UltraTech Cement Rating: Hold; Capex expected to worsen sector sentiment
In the current times of weak demand, low price power, high fuel cost and uncertainty related to entry of a new aggressive player (Adani Group), any significant capacity announcement is likely to further hurt the sentiments of the sector. Looking at the background, UltraTech CementThe F25E’s plan to add 22.6mpta (~17% of its capacity) by the F25E may raise concerns over the outlook for the sector. While a lower capital expenditure cost of ~$74/t (versus an estimated replacement cost of >$100-120/t with recent inflation) is positive for UTCL, in times of trouble, it may indicate a lower asking rate for EBITDA margin. could. With peers also likely to join the capex drive, we continue to remain cautious. Maintain ‘Hold’ with a TP of Rs 5,996.
capex no wonder; but a few months ahead of our expectation
In its Q4FY22 earnings call, UTCL had already indicated plans to move towards organic expansion. However, it is still a few months ahead of our expectations.

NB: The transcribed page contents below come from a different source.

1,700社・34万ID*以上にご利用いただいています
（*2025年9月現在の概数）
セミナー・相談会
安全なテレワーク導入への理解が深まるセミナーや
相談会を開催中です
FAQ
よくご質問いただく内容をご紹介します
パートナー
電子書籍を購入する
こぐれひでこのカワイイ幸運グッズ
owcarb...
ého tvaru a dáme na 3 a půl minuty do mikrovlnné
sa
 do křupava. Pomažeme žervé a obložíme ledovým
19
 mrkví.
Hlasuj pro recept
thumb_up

The way the Street may see expansion is that as UTCL lost its India assets to the Adani Group, it has announced a massive expansion to retain its leadership. Therefore, it could trigger hopes of a race to retain or increase capacity share, as many peers have strong balance sheets and also intend to add significant capacity. Hence, a sentimental field negative.

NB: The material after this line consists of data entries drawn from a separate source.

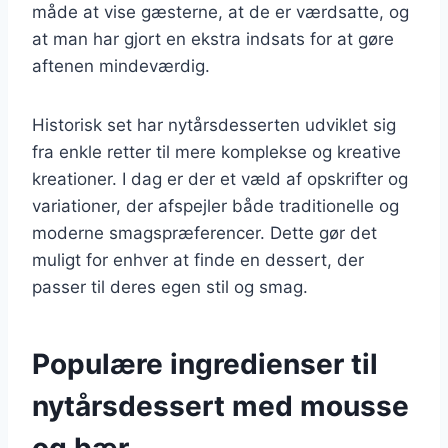
måde at vise gæsterne, at de er værdsatte, og
at man har gjort en ekstra indsats for at gøre
aftenen mindeværdig.
Historisk set har nytårsdesserten udviklet sig
fra enkle retter til mere komplekse og kreative
kreationer. I dag er der et væld af opskrifter og
variationer, der afspejler både traditionelle og
moderne smagspræferencer. Dette gør det
muligt for enhver at finde en dessert, der
passer til deres egen stil og smag.
Populære ingredienser til
nytårsdessert med mousse
og bær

low cost expansion; Will this mean a lower demand rate for margin?
UTCL plans to spend a total of Rs 129 billion for the declared capital expenditure – which is only $74 per tonne. While we await finer details regarding clinker capacity as well as supporting infrastructure, the low cost certainly puts UTCL in a positive light. However, at a time of sector concerns, the Street could also read lower capex as there is less demand for EBITDA margins to generate optimal returns — and therefore a potential dampener.
Outlook: Sector Headwinds
Under normal circumstances, the capital expenditure announcement would have been neutral or positive for UTCL – as it strives to maintain market share with consistent volume growth visibility. But in times of sector headwinds (with respect to demand, pricing, cost and uncertainty, entry of a new player), capex is likely to hurt sentiment further. Numero Uno, UTCL is doing best for all its stakeholders. However, given the challenges in this area, we see this as an emotional negative. We maintain ‘Hold/SN’ with a TP of Rs 5,996 (UTCL value at 16x Q2FY24E EV/EBITDA).